Mais l’un des courts-métrages qui trouble plus que les autres, c’est sans doute Double Je, qui porte bien son nom. Un jeune acteur, Liam, incarné par Florian Boulay, intègre la troupe d’Andrea pour jouer le rôle d’un frère qui éprouve un amour obsessionnel et maladif envers sa sœur, incarnée par Fleur Geffrier. Sauf que Liam finit par ne plus discerner le vrai du faux dans sa vie, la réalité de la fiction, son personnage et sa vraie identité. Ce qui se joue sous les yeux du spectateur, c’est à la fois la descente aux enfers d’un acteur, l’angoisse de tout comédien qui reste bloqué dans son personnage pour toujours, et bien d’autres choses qui ne peuvent être révélées ici… En une vingtaine de minutes, le spectateur traverse un large spectre d’émotions, et en ressort, comme le dit Andrea, changé.
Secrets de fabrication
Outre la diffusion de courts-métrages, et un visionnage agréable, il faut le dire, le Festival du Cinéma Européen propose également des rencontres entre les réalisateurs, acteurs et le public. Dimanche soir, à la fin de la séance, c’est Caroline Tillette, réalisatrice et actrice principale du dernier court-métrage Elisabeth qui vient à la rencontre des personnes présentes. Elle raconte les secrets de fabrication de son court-métrage, les raisons qui l’ont poussée à le réaliser et évidemment d’où lui est venue l’idée de cette réalisation.

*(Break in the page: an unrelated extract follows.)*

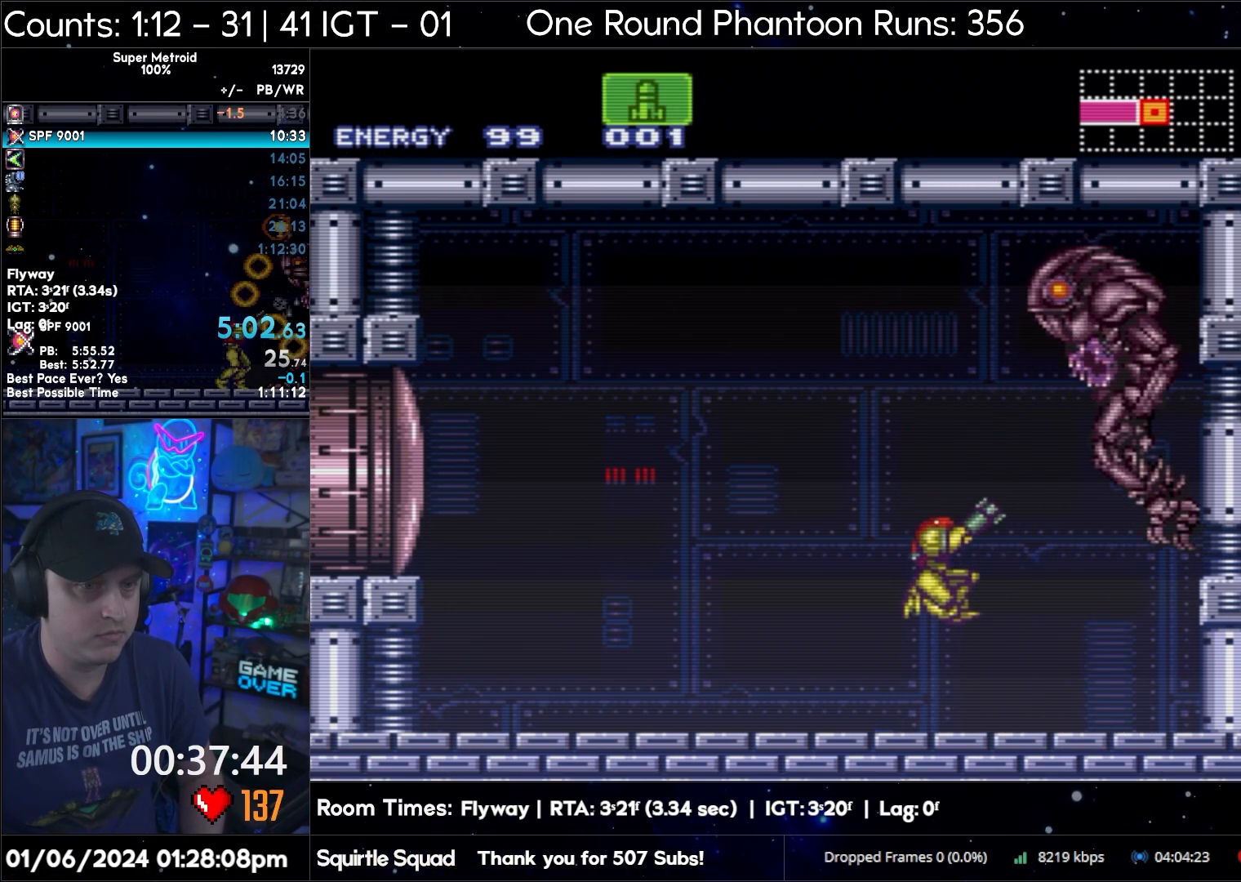
{"buttons": ["A", "DPAD_RIGHT"], "events": [[17, "X", "up"], [133, "Y", "down"], [250, "Y", "up"], [267, "A", "down"], [267, "R1", "up"], [383, "DPAD_RIGHT", "down"]]}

Elisabeth, c’est l’histoire du personnage-éponyme durant l’année 1943. Elisabeth est résistante, et elle a pour mission d’aller transmettre des informations sur les nouveaux chemins de passeurs depuis la France pour la Suisse. Sauf qu’elle se retrouve au poste de douane, tenu par les nazis, dans lequel elle décide de passer la nuit, espérant ne pas se faire démasquer durant la soirée, obligée d’y jouer un rôle.
Caroline Tillette explique bien que “le personnage principal est fictif, les trois gardes sont fictifs”, mais lors de la première qui a eu lieu à Trient en Suisse, “des gens disaient que c’était l’histoire de leur père, de leur grand-père“. Une fiction mais qui a donc bien trait avec la réalité. Elle mentionne aussi l’exigence du format du court-métrage, qui a été réalisé et répété comme si c’était “une pièce de théâtre”, ajoutant qu’il a fallu ajouter un “travail de précision pour être actrice et réalisatrice à la fois“.
En sortant de la salle, la nuit est tombée, il fait sombre et un peu froid même, mais c’est aussi agréable de retrouver l’air frais. Caroline Tillette reste discuter avec une spectatrice, le reste du public traîne un peu devant la salle ou repart immédiatement. L’actrice a mentionné, au cours de son échange avec le public, l’envie qu’elle avait d’écrire son propre rôle, et qui l’a poussée à réaliser ce court-métrage. Ce n’était peut-être pas volontaire, mais cela fait aussi partie des manières qu’ont les différents réalisateurs d’incarner ce thème Pile ou faces, et qui font que ces différents courts-métrages parviennent à captiver le spectateur. Ils contiennent toujours une part de celui qui les crée.